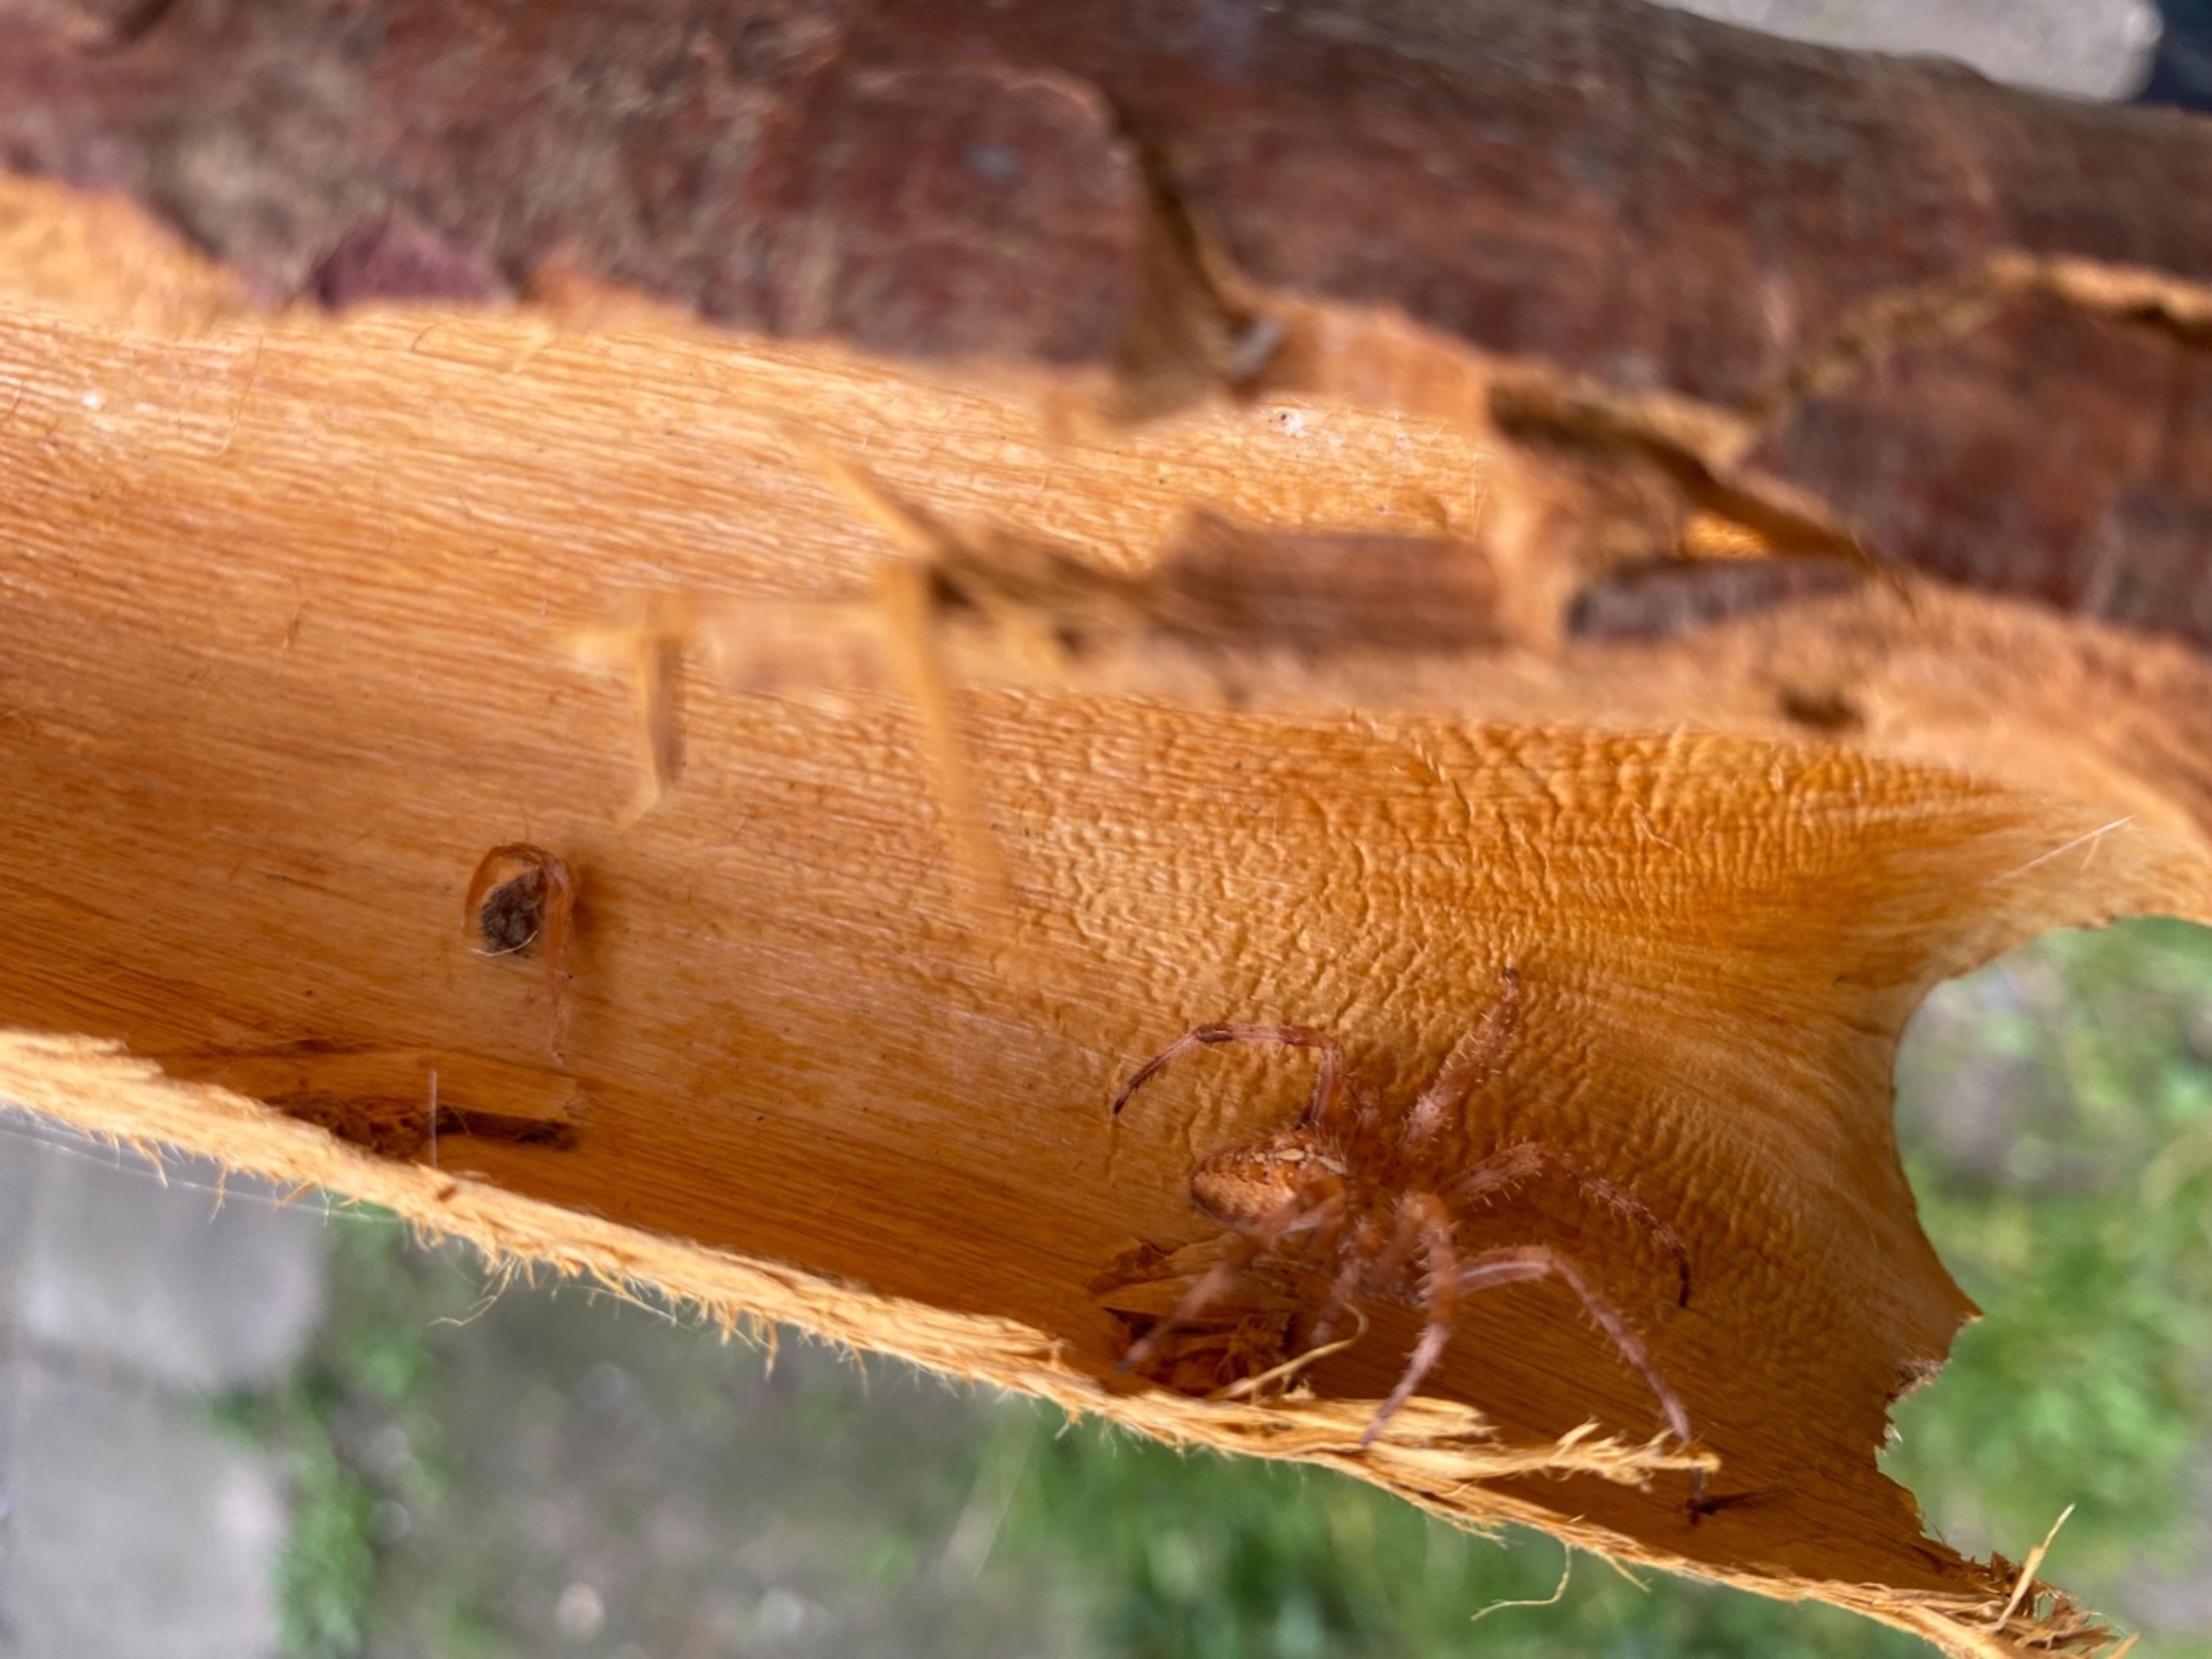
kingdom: Animalia
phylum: Arthropoda
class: Arachnida
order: Araneae
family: Araneidae
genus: Araneus
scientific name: Araneus diadematus
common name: Korsedderkop
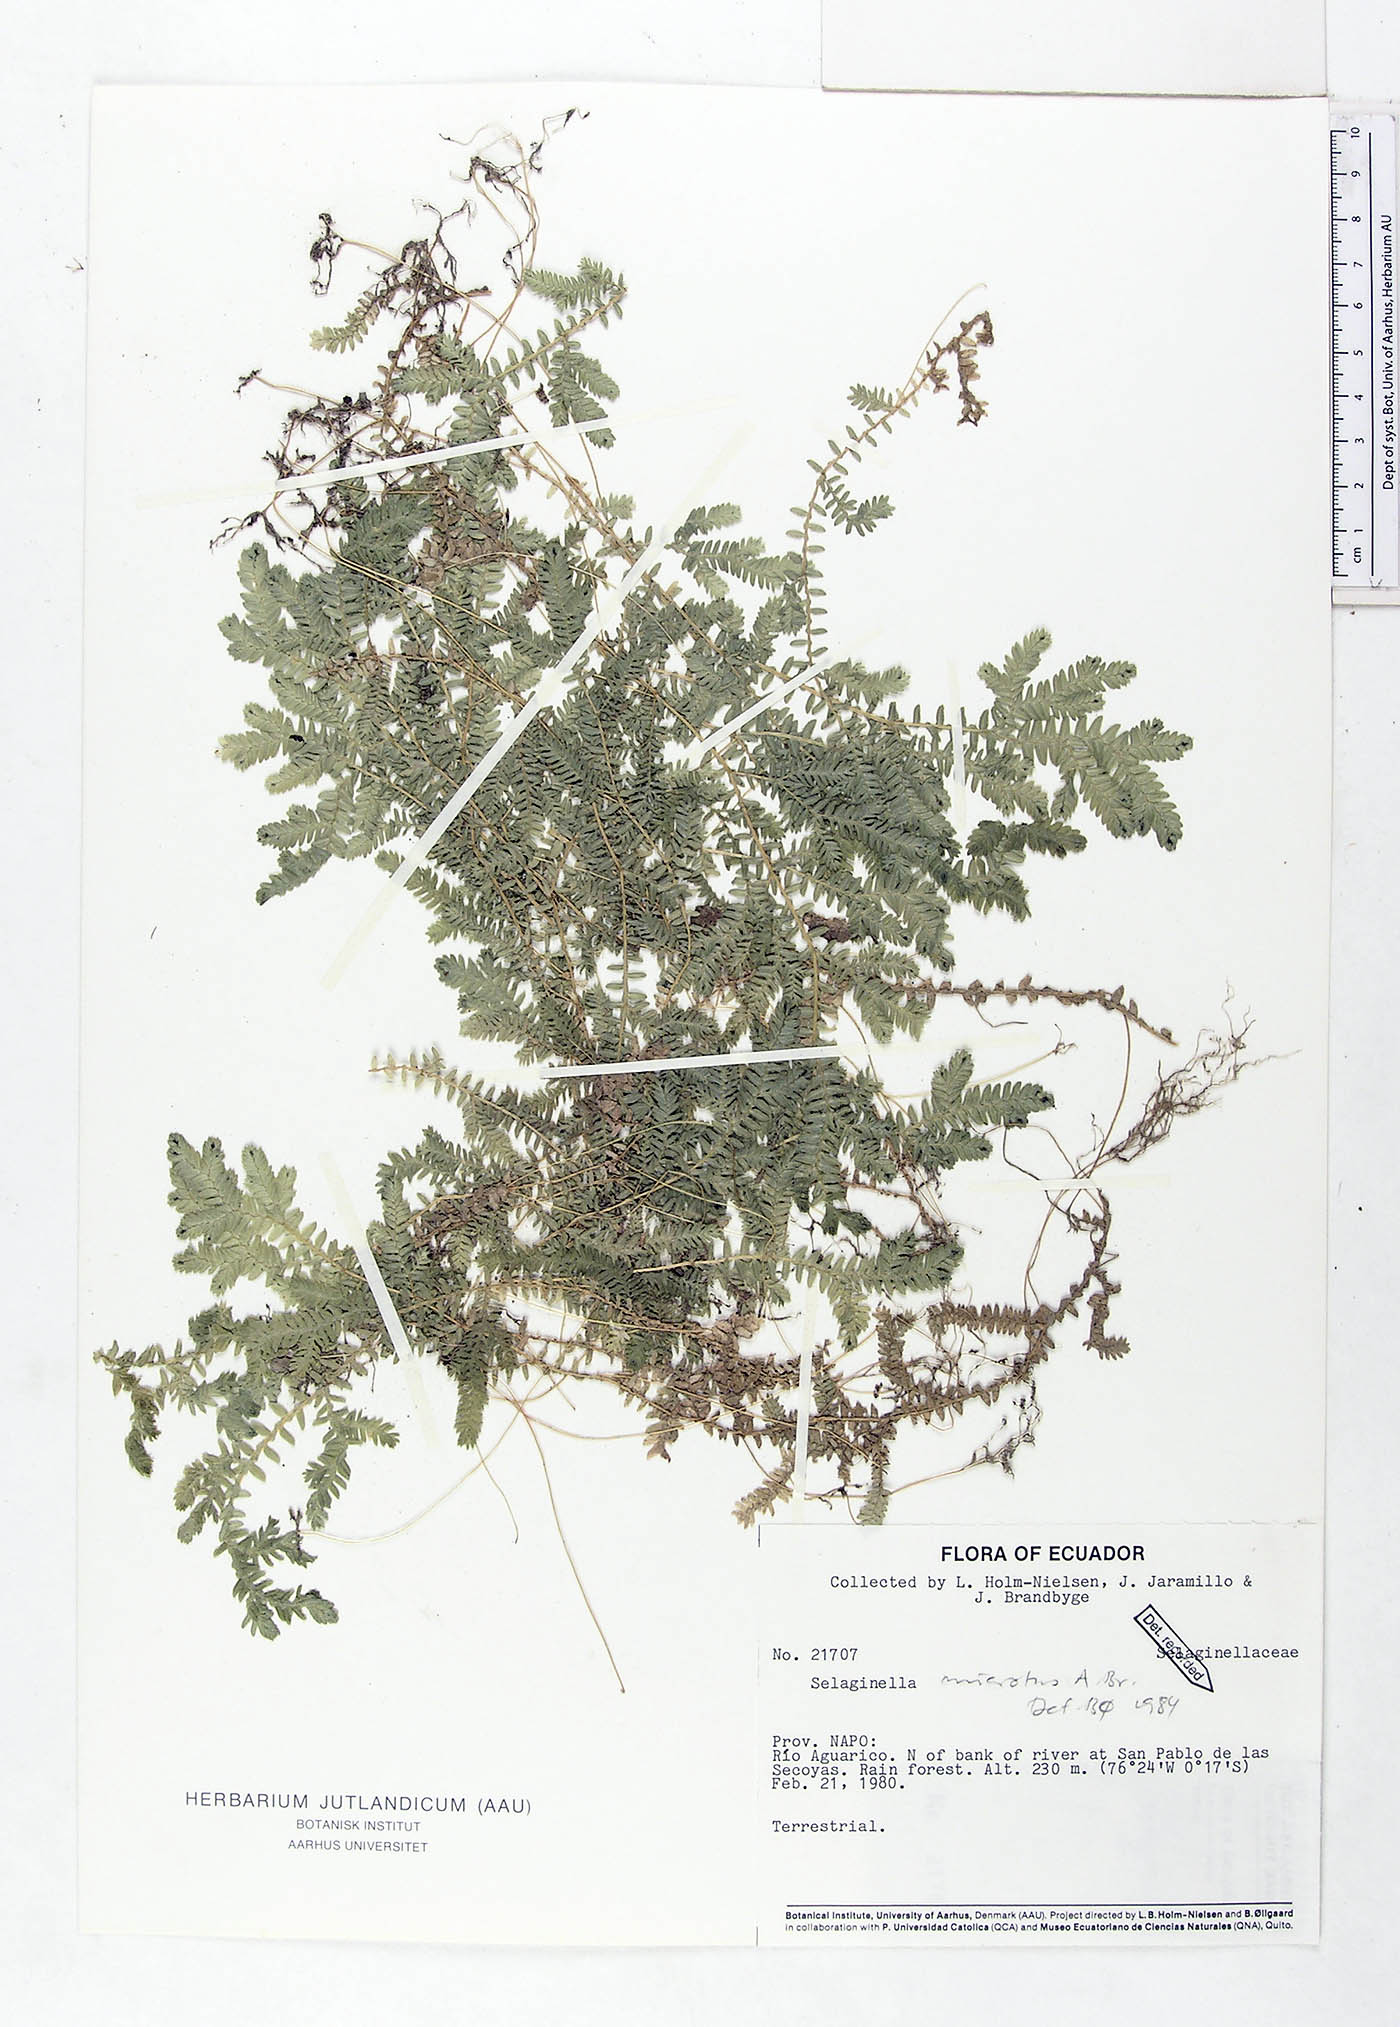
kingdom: Plantae
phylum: Tracheophyta
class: Lycopodiopsida
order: Selaginellales
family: Selaginellaceae
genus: Selaginella
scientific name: Selaginella microtus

# Task statement
Write out every line of the records above, leaving out the pictures, and replace "phylum" with "division" wherever it appears, with nothing else changed.

# Answer to the problem
kingdom: Animalia
division: Arthropoda
class: Arachnida
order: Araneae
family: Araneidae
genus: Araneus
scientific name: Araneus diadematus
common name: Korsedderkop
kingdom: Plantae
division: Tracheophyta
class: Lycopodiopsida
order: Selaginellales
family: Selaginellaceae
genus: Selaginella
scientific name: Selaginella microtus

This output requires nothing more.